The Court then noted, however, that there is “an exception to this general rule.”  Where there is more than one plaintiff, a defendant may still extend a single joint offer if the separate plaintiffs have a “ ‘unity of interest such that there is a single, indivisible injury.’ ”  (Peterson v. John Crane, Inc. (2007) 154 Cal.App.4th 498, 505.)

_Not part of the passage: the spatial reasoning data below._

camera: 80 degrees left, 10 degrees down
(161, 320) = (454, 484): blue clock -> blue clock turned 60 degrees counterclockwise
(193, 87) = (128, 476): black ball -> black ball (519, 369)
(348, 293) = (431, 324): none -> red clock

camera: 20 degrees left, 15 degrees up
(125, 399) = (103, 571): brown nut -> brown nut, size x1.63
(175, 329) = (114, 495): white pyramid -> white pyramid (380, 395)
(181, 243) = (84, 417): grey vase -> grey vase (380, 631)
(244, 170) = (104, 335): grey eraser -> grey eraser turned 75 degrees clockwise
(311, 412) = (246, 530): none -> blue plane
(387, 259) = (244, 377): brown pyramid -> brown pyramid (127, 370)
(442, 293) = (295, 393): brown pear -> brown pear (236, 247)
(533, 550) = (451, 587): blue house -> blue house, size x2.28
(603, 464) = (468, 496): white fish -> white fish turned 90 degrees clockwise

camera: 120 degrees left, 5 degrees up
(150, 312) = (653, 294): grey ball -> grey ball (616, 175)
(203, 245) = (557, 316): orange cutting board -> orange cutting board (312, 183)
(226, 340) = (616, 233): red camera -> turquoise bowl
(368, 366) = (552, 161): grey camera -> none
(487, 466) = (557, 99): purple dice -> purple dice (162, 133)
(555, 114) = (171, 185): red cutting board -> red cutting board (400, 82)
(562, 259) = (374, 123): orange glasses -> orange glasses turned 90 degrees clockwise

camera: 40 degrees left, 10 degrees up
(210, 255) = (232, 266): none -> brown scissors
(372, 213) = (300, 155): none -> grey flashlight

The 5th District then pointed out that under California law, either the heirs or the personal representative on behalf of the heirs may bring a single joint indivisible action for wrongful death.  (Smith v. Premier Alliance Ins. Co. (1995) 41 Cal.App.4th 691, 696 (Smith).)  Any recovery for wrongful death is in the form of a lump sum, i.e., a single verdict is rendered for all recoverable damages.  (Smith, supra, 41 Cal.App.4th at pp. 696-697; San Diego Gas, supra, 146 Cal.App.4th at p. 1551.

Ultimately, the appellate court affirmed an award of expert costs, stating:  “In a wrongful death action, a single joint cause of action is given to all heirs and the judgment must be for a single lump sum.  A unitary verdict can easily be compared to a joint offer to determine whether the offering party has achieved a more favorable judgment. Thus, there is little, if any, justification for invalidating a joint Offer To Compromise made in a wrongful death case.” [McDaniel v. Asuncion (Cal. App. Fifth Dist.; March 27, 2013) 214 Cal.App.4th 1201.]